Here's a summary of the ideas:
- Run compaction at predetermined intervals. On conflict, deterministically choose a winner.
- Problems: drops writes and causes irreconcileable merge conflicts with other peers under split-brain network partitions.
- Reference count writable handles to operations. Only compact when that count drops to zero.
- Problems: compaction never runs if a peer with a writable handle drops off the network permanently.
- Hard-code a constant
N
. - Every
N
operations, compact operations from0
toN
. - Skip the first round. There should always be a gap of at least
N
operations between you and a compaction.
If the constant N
is 100, then on the 200th operation you'd compact 0-100. The result is 101 operations (1 compaction node + N
gap).
Unfortunately this creates tension with other peers. If you receive a compaction operation that disagrees with you, there still has to be a deterministic resolution. The most reliable way is to just pick one. That means that even though you maintain Strong Eventual Consistency, operations are still irreparably lost.

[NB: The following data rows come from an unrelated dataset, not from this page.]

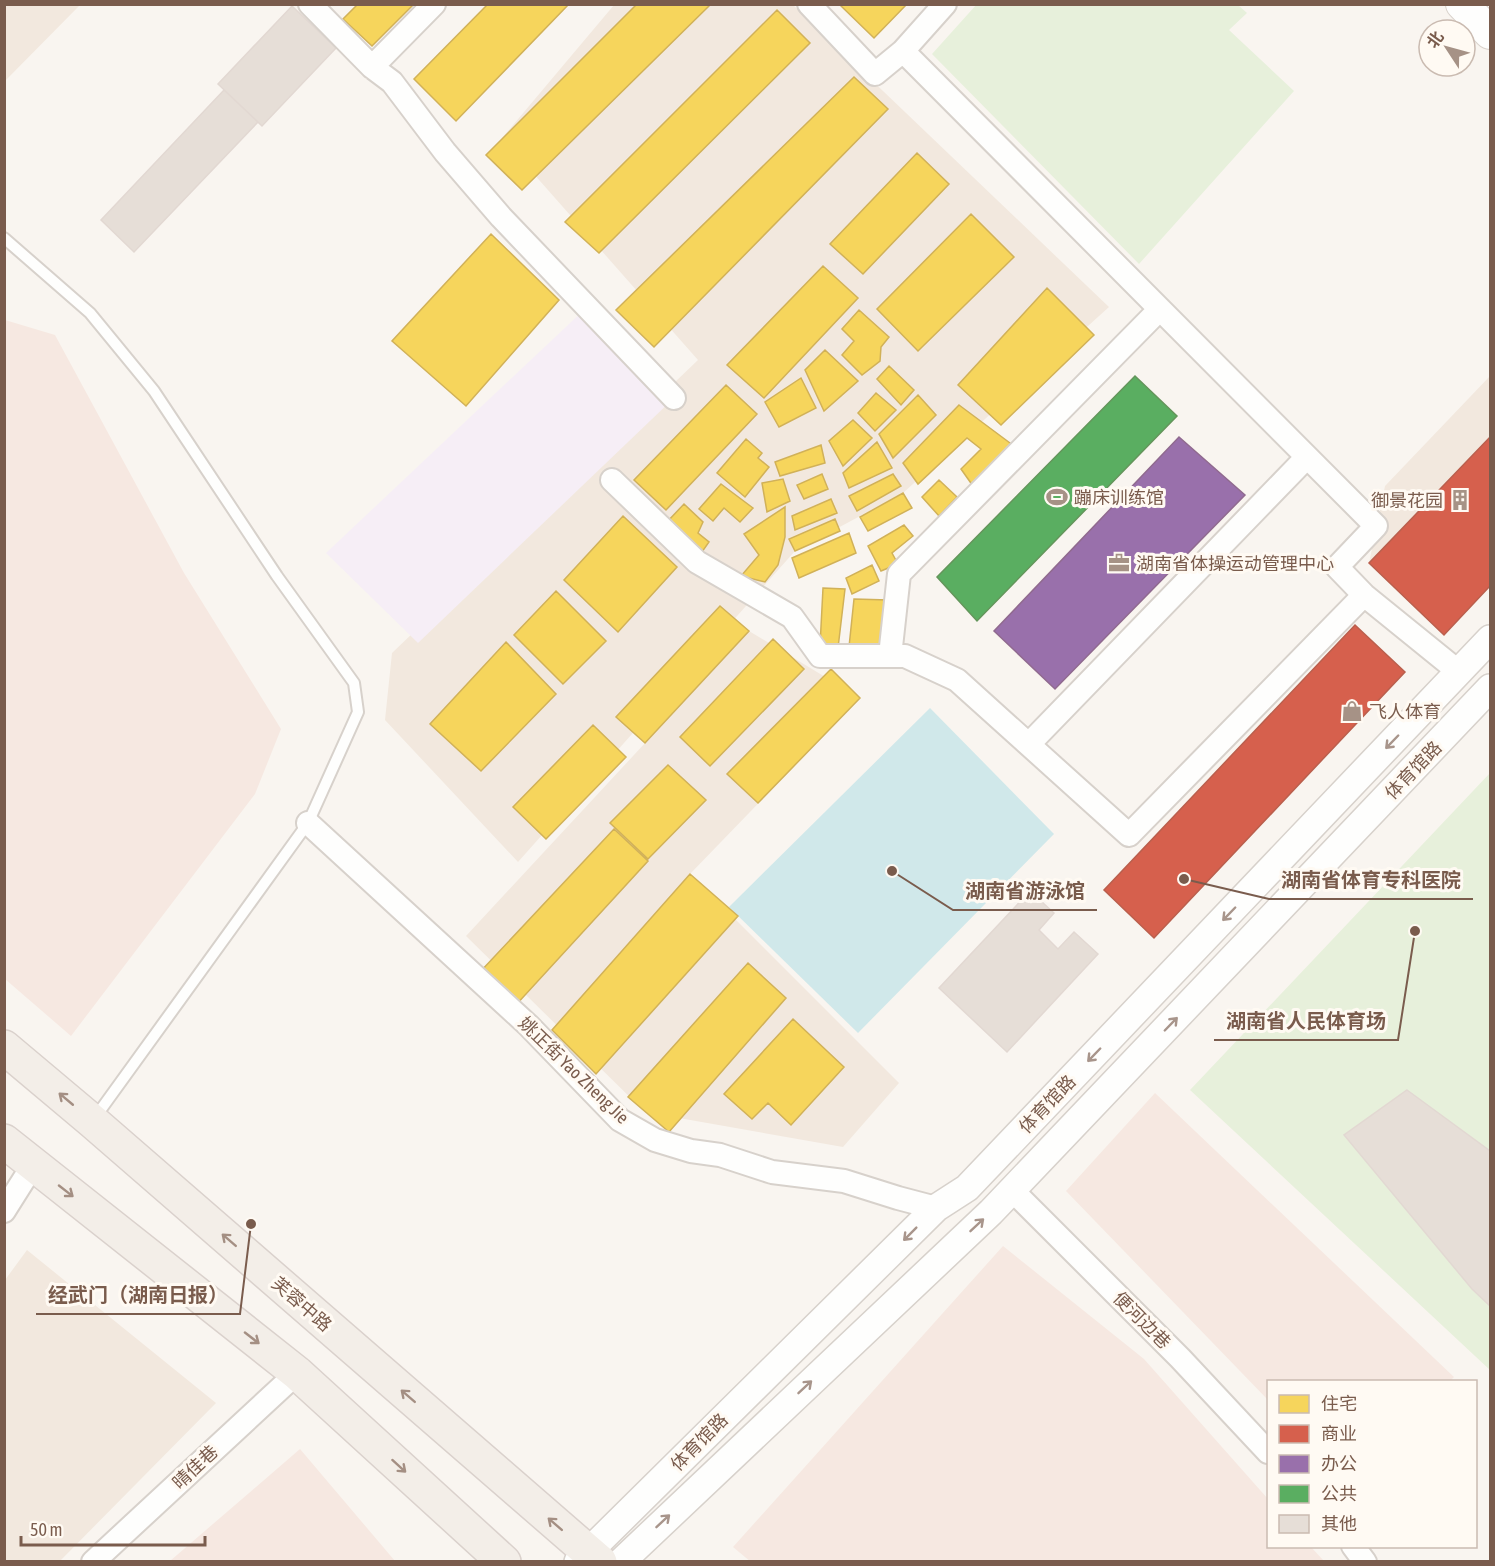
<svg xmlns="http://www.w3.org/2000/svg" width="1495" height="1566" font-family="'Asap Condensed','Noto Sans SC',sans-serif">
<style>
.residential{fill:#f2e8de}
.commercial{fill:#f6e8e1}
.education{fill:#f6eef6}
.green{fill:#e7f0db}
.water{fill:#d0e8ea}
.homes{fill:#f6d55c;stroke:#d1b158;stroke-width:1.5}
.shops{fill:#d6604d;stroke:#ba5f4d;stroke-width:1.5}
.offices{fill:#9970ab;stroke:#906a8f;stroke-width:1.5}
.public{fill:#5aae61;stroke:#64955b;stroke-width:1.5}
.building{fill:#e6ded7;stroke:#e2d8d2;stroke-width:1.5}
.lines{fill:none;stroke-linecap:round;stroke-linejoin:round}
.service-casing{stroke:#d7d1cb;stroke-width:14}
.minor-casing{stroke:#d7d1cb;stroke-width:26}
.tertiary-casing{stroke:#d7d1cb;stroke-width:30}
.secondary-casing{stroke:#d9d2cb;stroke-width:34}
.primary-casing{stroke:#dad1cc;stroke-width:36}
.service{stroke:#fefefd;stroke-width:10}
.minor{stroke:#fefefd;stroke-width:22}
.tertiary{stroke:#fefefd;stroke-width:27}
.secondary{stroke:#fefefd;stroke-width:32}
.primary{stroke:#f3eee8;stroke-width:33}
.oneway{stroke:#a8958b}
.oneway2{stroke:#a48f83}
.labels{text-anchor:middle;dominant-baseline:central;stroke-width:6;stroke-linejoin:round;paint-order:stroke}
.poi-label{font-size:18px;fill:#7a5c4d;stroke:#fffaf3;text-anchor:start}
.street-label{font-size:18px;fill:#7a5c4d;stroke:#fffaf3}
.leader{fill:none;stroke:#7a5c4d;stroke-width:2}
.callout-dot{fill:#7a5c4d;stroke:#fffaf3;stroke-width:2}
.callout-label{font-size:20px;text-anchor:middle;font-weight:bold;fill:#7a5c4d;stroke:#fffaf3;stroke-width:6;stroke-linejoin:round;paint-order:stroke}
</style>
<rect width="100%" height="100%" fill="#f9f5f0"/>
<path class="residential" d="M5 4 80 5 5 81 4 5Z
M614 5H793L1109 307 903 493 795 551 518 862 385 720 392 653 698 360 502 138Z
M1490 376V584L1444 635 1369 563 1385 486Z
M749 631 860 698 690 874 899 1083 843 1147 645 1112 466 936Z
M27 1250 216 1403 60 1561H5V1280Z"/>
<path class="commercial" d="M5 320 55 335 184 573 281 729 255 794 71 1036 5 979Z
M1155 1093 1454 1377 1450 1381 1268 1382V1400L1066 1191Z
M1003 1246 1144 1359 1268 1499V1546L1311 1547 1324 1561 751 1562 733 1547Z
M300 1449 395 1561H170Z"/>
<path class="education" d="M586 308 674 398 418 643 326 553Z"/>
<path class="green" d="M977 4 1238 5 1247 13 1229 30 1294 91 1139 264 932 54Z
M1490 773V1370L1190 1090Z"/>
<path class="water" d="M930 708 1054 834 858 1033 729 907Z"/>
<path class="homes" d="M358 4H414L372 46 343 19Z
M488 4H569L456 121 414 79Z
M637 4H711L522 190 486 155Z
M839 4H907L874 38Z
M777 10 810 43 599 253 565 222Z
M854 77 888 109 654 347 616 310Z
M917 153 949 184 863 274 830 244Z
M971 214 1014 257 918 351 877 309Z
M491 234 559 300 466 406 392 341Z
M823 266 858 298 764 398 727 365Z
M1047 288 1094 335 1001 425 958 385Z
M859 310 889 337 881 347 880 361 862 375 842 355 854 341 842 329Z
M825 350 858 381 824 411 805 370Z
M889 366 914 390 901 405 877 379Z
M801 378 816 408 779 427 765 402Z
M726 385 757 414 666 510 634 480Z
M876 393 896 410 875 431 858 413Z
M918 395 936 415 893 458 879 434Z
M959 405 1014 446 973 486 961 469 981 449 967 438 918 484 903 463Z
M853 420 872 438 843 466 829 441Z
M746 439 762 453 758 458 769 467 745 497 717 473Z
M877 442 892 468 849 488 843 473Z
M821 445 825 463 780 476 775 462Z
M822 474 828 489 804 499 797 485Z
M893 474 901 486 857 511 849 496Z
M783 479 790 501 767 512 762 483Z
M939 480 957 497 939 516 922 497Z
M721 484 753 508 740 522 724 508 713 521 699 509Z
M903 493 912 508 868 531 860 517Z
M831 499 837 513 795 530 792 516Z
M684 504 703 522 698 533 709 542 702 552 667 522Z
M785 507V537L778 565 765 582 741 576 759 555 744 534Z
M623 516 677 567 618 632 564 580Z
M835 519 840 531 795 551 789 539Z
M904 525 913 536 892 553 898 564 881 571 868 546Z
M849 533 856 553 799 578 792 558Z
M872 565 879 581 852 594 846 578Z
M823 588 845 589 838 648 820 646Z
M556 591 606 641 563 684 514 635Z
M854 599 888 600 884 648 849 647Z
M720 606 749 631 645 743 616 717Z
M773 639 804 669 710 766 680 737Z
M506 642 556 694 481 771 430 724Z
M831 669 860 698 758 803 727 774Z
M593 725 626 757 546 839 513 807Z
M668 765 706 800 648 859 610 823Z
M614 829 648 861 515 1006 480 972Z
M690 874 738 916 596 1074 552 1030Z
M748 963 786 998 669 1132 628 1097Z
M793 1019 844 1067 791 1125 768 1103 752 1119 724 1094Z"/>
<path class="shops" d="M1490 437V586L1444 635 1369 563Z
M1355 625 1405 672 1154 938 1104 890Z"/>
<path class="offices" d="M1179 437 1245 495 1055 689 994 631Z"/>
<path class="public" d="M1135 376 1177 416 977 621 937 577Z"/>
<path class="building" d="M292 6 336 48 262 126 218 84Z
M224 90 258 122 134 252 101 220Z
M1030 891 1054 913 1039 930 1058 949 1074 932 1098 954 1007 1052 939 988Z
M1407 1090 1490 1151V1306L1472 1289 1344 1135Z"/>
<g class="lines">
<defs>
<path id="service" d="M4 238 90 313 154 391 277 576 354 683 358 712 308 823 94 1119"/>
<path id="minor" d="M310 4 372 67 392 82 445 152 501 217 674 398
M809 4 875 74 903 51 1376 526 1337 567 1364 595 1459 672
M903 51 945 4
M372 67 434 4
M612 480 697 562 792 617 820 656H905L957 680 1129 835 1364 595
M890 656 899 574 1160 309
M1029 744 1307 457
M308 823 528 1025 620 1120 655 1140 691 1151 720 1155 772 1172 844 1181 898 1198 936 1208
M1012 1190 1180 1358 1268 1452
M4 1211 33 1165
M1353 1546 1365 1562
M93 1562 297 1373"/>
<path id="tertiary" d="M578 1562 936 1208 967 1188 1490 639
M621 1562 991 1212 1490 688"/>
<path id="secondary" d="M1462 4 1490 33"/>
<path id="primary" d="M4 1047 92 1121 600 1562
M4 1141 297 1373 504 1562"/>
</defs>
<use href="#service" class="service-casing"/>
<use href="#minor" class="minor-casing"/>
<use href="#tertiary" class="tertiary-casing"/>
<use href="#secondary" class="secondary-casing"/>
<use href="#primary" class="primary-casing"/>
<use href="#service" class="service"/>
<use href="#minor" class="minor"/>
<use href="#tertiary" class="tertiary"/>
<use href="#secondary" class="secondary"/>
<use href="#primary" class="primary"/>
</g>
<defs><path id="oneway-shaft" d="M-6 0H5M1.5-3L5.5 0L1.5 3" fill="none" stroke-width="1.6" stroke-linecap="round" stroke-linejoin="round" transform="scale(1.5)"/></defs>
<g class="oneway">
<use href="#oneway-shaft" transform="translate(1392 742) rotate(134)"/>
<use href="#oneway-shaft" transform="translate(1229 914) rotate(134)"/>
<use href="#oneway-shaft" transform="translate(1171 1024) rotate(-46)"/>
<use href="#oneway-shaft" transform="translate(1094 1055) rotate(134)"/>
<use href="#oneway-shaft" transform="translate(977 1225) rotate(-43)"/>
<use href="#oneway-shaft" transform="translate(910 1234) rotate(135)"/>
<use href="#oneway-shaft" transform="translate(805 1387) rotate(-43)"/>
<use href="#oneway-shaft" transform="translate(663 1521) rotate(-43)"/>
</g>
<g class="oneway2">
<use href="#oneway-shaft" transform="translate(66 1099) rotate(-140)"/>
<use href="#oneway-shaft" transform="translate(66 1191) rotate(38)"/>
<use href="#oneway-shaft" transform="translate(229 1240) rotate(-139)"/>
<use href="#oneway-shaft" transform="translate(252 1338) rotate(38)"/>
<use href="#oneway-shaft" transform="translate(408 1396) rotate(-139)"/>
<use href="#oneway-shaft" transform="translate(399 1466) rotate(42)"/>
<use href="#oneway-shaft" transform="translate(555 1524) rotate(-139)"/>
</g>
<defs>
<symbol id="stadium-bare" viewBox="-9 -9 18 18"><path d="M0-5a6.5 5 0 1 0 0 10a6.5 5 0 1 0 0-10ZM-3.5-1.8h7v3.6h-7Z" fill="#a69286" stroke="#fffaf3" stroke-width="2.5" paint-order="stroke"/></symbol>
<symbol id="building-bare" viewBox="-9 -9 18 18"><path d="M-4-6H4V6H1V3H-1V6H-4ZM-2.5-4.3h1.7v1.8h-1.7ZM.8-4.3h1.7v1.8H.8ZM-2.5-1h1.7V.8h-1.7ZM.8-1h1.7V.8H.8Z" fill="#a69286" stroke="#fffaf3" stroke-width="2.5" paint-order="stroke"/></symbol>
<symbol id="office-bare" viewBox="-9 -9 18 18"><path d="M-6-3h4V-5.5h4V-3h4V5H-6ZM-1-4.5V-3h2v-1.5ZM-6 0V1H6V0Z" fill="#a69286" stroke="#fffaf3" stroke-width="2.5" paint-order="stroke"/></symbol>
<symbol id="shop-bare" viewBox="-9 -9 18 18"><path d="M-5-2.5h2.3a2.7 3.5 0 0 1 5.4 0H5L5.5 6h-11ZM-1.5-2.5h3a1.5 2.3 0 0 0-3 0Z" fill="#a69286" stroke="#fffaf3" stroke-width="2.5" paint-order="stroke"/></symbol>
</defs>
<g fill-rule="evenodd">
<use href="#stadium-bare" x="1042" y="482" width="30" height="30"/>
<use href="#building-bare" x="1445" y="485" width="30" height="30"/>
<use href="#office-bare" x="1104" y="548" width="30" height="30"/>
<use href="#shop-bare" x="1337" y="696" width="30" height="30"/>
</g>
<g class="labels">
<g class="poi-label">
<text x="1074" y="497">蹦床训练馆</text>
<text x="1443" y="500" text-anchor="end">御景花园</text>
<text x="1136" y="563">湖南省体操运动管理中心</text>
<text x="1369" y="711">飞人体育</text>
</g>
<g class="street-label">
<text transform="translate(1413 770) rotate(-46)">体育馆路</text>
<text transform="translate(574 1070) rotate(44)">姚正街 Yao Zheng Jie</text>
<text transform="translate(1047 1104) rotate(-46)">体育馆路</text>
<text transform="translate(302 1304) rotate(41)">芙蓉中路</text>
<text transform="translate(1142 1320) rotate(45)">便河边巷</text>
<text transform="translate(699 1442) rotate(-45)">体育馆路</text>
<text transform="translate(195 1467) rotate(-43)">晴佳巷</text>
</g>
</g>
<path class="leader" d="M1184 879L1269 899H1473M892 871L953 910H1097M1415 931L1398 1040H1214M251 1224L240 1314H36"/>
<g class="callout-dot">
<circle cx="1184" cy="879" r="6"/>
<circle cx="892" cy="871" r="6"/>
<circle cx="1415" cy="931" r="6"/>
<circle cx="251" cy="1224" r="6"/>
</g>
<g class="callout-label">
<text x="1371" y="887">湖南省体育专科医院</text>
<text x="1025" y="898">湖南省游泳馆</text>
<text x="1306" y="1028">湖南省人民体育场</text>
<text x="138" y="1302">经武门（湖南日报）</text>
</g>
<rect width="1495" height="1566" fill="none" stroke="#7a5c4d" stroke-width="12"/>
<rect x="1267" y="1380" width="210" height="168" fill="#fffaf3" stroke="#cabbb1" stroke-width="1.5"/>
<rect x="1279" y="1395" width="30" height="18" fill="#f6d55c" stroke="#cabbb1" stroke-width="1.5"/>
<text x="1321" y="1410" font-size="18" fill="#7a5c4d">住宅</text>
<rect x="1279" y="1425" width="30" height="18" fill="#d6604d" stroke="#cabbb1" stroke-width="1.5"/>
<text x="1321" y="1440" font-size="18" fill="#7a5c4d">商业</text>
<rect x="1279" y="1455" width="30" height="18" fill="#9970ab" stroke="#cabbb1" stroke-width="1.5"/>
<text x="1321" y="1470" font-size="18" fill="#7a5c4d">办公</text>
<rect x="1279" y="1485" width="30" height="18" fill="#5aae61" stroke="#cabbb1" stroke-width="1.5"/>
<text x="1321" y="1500" font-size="18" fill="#7a5c4d">公共</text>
<rect x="1279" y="1515" width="30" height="18" fill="#e6ded7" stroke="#cabbb1" stroke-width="1.5"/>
<text x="1321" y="1530" font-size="18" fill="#7a5c4d">其他</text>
<g transform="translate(1447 48) rotate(306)"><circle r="28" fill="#fffaf3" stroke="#cabbb1" stroke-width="1.5"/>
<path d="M0-4.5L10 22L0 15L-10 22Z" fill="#a69286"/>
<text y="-9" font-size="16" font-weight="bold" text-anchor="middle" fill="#7a5c4d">北</text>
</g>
<path d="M21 1536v9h184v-9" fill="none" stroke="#7a5c4d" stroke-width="3"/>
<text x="30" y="1536" font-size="18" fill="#7a5c4d" stroke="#fffaf3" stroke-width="4.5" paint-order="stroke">50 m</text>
</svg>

In addition, a malicious actor could craft a compaction operation which wins your conflict resolving function and essentially replace your entire database.
Not great.
- You can't write data unless you created an intent-to-write operation and includ it with your read request.
- The receiving peer will store your intent-to-write alongside the most recent operation.
- Compaction occurs continuously unless a peer still has write access to that operation.
- If the receiving peer sees an update from you at a newer logical clock, that operation will replace your old intent-to-write, dropping the reference count by 1.
Downsides: if a peer sends an intent-to-write request and then permanently drops off the network, the write reference will never be cleared and compaction is impossible.
That architecture might be ideal if you're the only user (e.g. replicating notes from a laptop to a phone), but it would be crippling in a larger system with more users.
Maybe there's a middle ground, like a centralized server that tracks nothing but client connectivity. If a client drops off the network for 6 months, permanently blacklist them after logical clock X. Purge the op log of anything newer and reject any future updates unless they renew their intent to write.
To be clear, I really don't like that idea. Mytosis loses a ton of value the instant it relies on a centralized service.
I'm not satisfied with those answers yet. Here are some fuzzier alternatives I'm still investigating:
- Do a paxos exchange every
N
operations where all contributors for that operation set are elected voters. Requires rollback, which might not be possible 😬 - Replace lamport timestamps with a fork-join logical clock (ITC for example). The intent-to-write is formalized by
fork(...)
. - Seek inspiration from blockchain consensus models (bitcoin's longest chain doesn't fit, but there could be others).
- Only delete operations locally. Keep the full op log in backups (e.g. in IPFS) and reconcile those logs on compaction conflicts.